What is required – Quote the items word for word, from the start of the items up to and including the line containing "Oct 30 at 1:50".

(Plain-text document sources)
-----

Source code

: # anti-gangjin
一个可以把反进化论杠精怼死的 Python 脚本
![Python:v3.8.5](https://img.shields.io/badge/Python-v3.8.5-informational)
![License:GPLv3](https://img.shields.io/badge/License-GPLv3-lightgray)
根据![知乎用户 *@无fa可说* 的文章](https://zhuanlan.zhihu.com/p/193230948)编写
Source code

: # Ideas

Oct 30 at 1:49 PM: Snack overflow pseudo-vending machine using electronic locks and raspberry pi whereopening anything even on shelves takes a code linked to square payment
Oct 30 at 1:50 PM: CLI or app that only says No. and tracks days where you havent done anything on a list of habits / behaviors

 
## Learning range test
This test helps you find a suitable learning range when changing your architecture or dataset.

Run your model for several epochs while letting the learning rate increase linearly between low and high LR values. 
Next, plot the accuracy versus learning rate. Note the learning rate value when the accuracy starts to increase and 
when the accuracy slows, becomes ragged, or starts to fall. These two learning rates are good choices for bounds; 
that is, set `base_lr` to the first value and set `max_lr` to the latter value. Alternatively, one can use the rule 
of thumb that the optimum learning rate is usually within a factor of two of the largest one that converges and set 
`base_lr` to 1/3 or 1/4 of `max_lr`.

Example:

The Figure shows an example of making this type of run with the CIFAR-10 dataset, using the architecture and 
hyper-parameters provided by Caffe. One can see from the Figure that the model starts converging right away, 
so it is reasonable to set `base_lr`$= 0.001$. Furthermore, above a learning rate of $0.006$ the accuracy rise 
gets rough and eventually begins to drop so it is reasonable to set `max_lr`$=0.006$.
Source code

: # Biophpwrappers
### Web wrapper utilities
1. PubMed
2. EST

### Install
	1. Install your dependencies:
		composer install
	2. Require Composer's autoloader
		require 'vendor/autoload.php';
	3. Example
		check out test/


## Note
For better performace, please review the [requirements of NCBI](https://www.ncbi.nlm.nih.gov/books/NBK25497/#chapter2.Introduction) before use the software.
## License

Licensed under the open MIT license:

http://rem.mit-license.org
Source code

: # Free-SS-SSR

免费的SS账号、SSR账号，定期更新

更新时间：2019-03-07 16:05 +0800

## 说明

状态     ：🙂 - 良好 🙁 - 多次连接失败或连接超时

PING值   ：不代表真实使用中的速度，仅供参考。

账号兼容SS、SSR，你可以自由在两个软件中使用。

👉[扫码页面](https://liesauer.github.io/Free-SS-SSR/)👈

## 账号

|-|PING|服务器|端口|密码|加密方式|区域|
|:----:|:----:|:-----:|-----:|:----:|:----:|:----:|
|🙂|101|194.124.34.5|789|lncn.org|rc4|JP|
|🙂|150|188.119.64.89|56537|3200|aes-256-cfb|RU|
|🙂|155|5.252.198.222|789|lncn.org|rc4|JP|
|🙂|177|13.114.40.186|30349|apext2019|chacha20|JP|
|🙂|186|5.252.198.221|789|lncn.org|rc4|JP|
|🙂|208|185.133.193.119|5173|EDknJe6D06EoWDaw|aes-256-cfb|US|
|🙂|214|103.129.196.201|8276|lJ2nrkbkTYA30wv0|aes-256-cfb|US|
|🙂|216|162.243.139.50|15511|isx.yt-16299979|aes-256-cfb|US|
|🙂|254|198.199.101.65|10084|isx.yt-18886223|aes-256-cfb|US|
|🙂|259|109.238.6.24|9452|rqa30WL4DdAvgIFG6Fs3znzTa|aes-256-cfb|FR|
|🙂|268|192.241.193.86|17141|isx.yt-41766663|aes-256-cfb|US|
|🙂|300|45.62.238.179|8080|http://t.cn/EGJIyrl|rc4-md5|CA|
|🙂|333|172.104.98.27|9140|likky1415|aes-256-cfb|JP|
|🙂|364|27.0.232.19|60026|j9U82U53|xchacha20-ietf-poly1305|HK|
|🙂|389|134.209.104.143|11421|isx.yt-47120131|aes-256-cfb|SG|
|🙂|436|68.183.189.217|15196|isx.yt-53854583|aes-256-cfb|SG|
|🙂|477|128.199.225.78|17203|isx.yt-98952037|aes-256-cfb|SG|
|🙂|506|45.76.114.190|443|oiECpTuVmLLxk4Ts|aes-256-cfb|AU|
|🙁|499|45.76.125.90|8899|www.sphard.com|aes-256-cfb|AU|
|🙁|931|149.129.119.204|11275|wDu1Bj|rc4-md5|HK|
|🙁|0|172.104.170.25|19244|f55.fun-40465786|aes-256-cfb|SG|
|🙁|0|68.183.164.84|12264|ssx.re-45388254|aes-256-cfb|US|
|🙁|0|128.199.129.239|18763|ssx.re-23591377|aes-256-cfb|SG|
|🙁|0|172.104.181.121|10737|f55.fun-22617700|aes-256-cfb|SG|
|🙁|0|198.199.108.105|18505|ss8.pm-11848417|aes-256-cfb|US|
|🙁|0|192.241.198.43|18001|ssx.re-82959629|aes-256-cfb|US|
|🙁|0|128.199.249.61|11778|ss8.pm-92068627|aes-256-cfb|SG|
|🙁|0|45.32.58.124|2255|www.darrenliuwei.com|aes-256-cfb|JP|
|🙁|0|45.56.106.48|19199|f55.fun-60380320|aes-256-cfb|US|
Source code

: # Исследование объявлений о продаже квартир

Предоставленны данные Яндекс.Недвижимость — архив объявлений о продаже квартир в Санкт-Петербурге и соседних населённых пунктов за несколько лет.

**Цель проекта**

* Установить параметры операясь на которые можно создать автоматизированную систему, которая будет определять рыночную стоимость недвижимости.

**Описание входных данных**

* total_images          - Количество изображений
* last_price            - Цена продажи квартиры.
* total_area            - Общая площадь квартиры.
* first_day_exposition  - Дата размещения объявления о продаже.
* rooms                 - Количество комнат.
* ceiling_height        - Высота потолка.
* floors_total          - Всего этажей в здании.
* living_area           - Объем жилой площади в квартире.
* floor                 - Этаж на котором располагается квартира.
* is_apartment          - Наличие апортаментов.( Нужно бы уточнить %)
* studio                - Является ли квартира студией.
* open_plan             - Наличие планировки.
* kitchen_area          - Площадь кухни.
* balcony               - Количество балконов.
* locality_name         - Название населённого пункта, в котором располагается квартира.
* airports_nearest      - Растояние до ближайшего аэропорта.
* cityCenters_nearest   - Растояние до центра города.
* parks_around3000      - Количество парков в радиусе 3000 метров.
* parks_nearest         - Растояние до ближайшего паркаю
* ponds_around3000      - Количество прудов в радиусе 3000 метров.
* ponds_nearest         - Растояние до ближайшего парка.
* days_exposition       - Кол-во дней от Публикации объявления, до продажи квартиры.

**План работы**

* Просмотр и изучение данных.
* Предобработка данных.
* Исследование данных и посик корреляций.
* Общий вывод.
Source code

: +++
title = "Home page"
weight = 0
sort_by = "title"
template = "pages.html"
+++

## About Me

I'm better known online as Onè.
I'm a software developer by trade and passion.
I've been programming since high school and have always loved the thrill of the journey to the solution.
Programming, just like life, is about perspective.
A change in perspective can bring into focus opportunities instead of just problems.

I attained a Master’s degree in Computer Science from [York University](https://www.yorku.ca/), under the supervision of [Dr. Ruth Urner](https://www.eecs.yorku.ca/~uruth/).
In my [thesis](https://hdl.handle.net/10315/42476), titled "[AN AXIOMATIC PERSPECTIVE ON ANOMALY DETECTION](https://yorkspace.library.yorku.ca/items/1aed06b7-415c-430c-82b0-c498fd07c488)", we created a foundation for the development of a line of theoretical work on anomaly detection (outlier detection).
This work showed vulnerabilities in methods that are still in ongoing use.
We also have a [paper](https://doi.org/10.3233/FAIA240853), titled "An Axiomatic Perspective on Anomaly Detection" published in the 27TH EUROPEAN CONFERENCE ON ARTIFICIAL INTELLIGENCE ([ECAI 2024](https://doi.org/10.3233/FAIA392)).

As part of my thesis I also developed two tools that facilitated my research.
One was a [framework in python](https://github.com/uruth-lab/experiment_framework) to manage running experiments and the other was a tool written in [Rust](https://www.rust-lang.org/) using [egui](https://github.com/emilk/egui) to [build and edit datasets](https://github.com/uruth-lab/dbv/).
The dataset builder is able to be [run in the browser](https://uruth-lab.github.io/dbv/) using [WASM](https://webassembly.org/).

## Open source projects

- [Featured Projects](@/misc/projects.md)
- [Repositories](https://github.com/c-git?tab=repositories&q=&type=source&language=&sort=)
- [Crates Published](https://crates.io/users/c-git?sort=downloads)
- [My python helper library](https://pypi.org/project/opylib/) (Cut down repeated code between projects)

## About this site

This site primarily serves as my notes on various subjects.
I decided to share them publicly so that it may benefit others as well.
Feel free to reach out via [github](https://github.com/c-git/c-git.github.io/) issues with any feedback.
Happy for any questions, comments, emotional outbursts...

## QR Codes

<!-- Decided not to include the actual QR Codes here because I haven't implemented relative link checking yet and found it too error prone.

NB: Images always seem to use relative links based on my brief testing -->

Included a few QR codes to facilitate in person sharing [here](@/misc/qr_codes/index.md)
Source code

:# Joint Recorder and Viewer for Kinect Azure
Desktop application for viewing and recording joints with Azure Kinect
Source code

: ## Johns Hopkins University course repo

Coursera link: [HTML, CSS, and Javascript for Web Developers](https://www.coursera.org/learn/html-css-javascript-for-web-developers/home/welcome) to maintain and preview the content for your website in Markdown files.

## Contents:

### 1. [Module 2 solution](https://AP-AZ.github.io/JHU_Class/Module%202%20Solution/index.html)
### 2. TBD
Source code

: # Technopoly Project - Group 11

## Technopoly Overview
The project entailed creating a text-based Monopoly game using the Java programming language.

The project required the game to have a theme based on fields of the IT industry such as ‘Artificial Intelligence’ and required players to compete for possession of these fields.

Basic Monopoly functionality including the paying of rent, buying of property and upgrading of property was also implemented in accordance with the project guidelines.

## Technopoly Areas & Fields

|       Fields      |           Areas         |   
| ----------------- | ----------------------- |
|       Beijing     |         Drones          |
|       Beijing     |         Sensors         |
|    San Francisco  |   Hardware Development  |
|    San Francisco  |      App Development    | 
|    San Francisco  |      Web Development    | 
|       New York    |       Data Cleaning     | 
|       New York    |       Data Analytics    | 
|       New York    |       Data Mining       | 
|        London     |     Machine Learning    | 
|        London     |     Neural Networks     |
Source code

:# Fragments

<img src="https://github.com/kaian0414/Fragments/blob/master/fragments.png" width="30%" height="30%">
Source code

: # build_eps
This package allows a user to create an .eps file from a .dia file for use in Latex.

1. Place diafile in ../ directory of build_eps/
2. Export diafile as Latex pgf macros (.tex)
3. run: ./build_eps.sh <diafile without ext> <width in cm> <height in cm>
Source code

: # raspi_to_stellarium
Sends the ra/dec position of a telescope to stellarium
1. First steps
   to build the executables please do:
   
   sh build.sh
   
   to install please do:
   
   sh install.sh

-----

Reply –
Source code

: # anti-gangjin
一个可以把反进化论杠精怼死的 Python 脚本
![Python:v3.8.5](https://img.shields.io/badge/Python-v3.8.5-informational)
![License:GPLv3](https://img.shields.io/badge/License-GPLv3-lightgray)
根据![知乎用户 *@无fa可说* 的文章](https://zhuanlan.zhihu.com/p/193230948)编写
Source code

: # Ideas

Oct 30 at 1:49 PM: Snack overflow pseudo-vending machine using electronic locks and raspberry pi whereopening anything even on shelves takes a code linked to square payment
Oct 30 at 1:50 PM: CLI or app that only says No. and tracks days where you havent done anything on a list of habits / behaviors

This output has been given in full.